NVIDIA CEO Jen-Hsun Huang provided the opening keynote for the 21st annual Hot Chips conference and presented a vision of a future of computing that can be enhanced by harnessing the massively parallel computing power of GPUs.
The Hot Chips conference, which is being held at Stanford’s Memorial Auditorium, brings together both academic and industry leaders for a three-day event focused on the latest technology trends in the computer chip business. This year we had well over 400 attendees (the conference is still ongoing as I write this with registrations still being taken), and over 30 press members and analysts.
In his keynote, Huang said that this new world was completely unimaginable when he started NVIDIA back in 1993. Even then, the business of building a chip to enhance PC gaming was considered radical. Now, those chips have grown in capability and programmability to not only enable stunning games, but also provide advanced tools to help cure cancer. If this dream/vision had been articulated in 1993, Huang is convinced he would not have been funded!
Huang enthusiastically painted a picture of a world where the massive threading and computing capability of the GPU can provide many orders of magnitude performance increases over just the multi-core CPU alone. While mobile processing was not the major theme of this talk, Huang also mentioned that the other vector of NVIDIA chip development is the Tegra processor that can provide mainstream handheld application performance while consuming only a few milliwatts.
As background to this new era of GPU Compute, he showed a chart setting out a brief history of NVIDIA from its first successful graphics chips, the Riva128, which required only three million transistors to the present day, where a new GPU will have over one billion transistors, take 3-4 years of development, thousands of man-years, and cost about a $1 billion. His point was that the GPU had evolved to a point where it can provide cost and power-effective computing capabilities while still leveraging its “day job” running visually beautiful games.
It was with the G80, launched in 2006, that GPUs gained additional capabilities, such as larger shared memories and load-store operations that it became more practical to think of a dedicated computation mode. NVIDIA called this compute capability for heterogeneous computing “CUDA.”

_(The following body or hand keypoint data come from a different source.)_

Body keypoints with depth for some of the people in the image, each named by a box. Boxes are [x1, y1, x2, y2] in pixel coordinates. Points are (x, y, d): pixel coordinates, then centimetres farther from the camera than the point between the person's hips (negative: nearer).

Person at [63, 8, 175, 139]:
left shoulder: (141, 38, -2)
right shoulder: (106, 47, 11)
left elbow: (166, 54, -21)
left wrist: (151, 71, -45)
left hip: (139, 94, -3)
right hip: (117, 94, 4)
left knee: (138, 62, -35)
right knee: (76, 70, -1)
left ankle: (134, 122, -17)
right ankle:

Huang showed a number of real-world examples of heterogeneous computing. The range of applications that are accelerated by GPU computing extend from oil and gas exploration, to interactive ray tracing, to the simulation of realistic looking directed fire for movie magic.
Looking six years into the future, Huang believes that GPU Compute can offer 570 times the capability we have today, while pure CPU performance growth might only offer three-times the performance. With this orders of magnitude increase in computations, such goals as realtime universal language translation and advanced forms of augmented reality will be possible.
During Q&A at the end of the speech, Professor David Patterson of U.C. Berkeley asked if Huang had to do it over, would he still partition the CPU and GPU into separate chips. The answer he gave was that there were three constituents, the programmers, OEMs/ODMs, and chip designers, and each had differing requirements that make it difficult to bet on integrating new and very rapidly developing architectures into one device. By separating these functions, each can develop at its own pace and also provide the flexibility to address many market opportunities. Of course, Huang offered that the GPU is evolving much faster than any other chip architecture.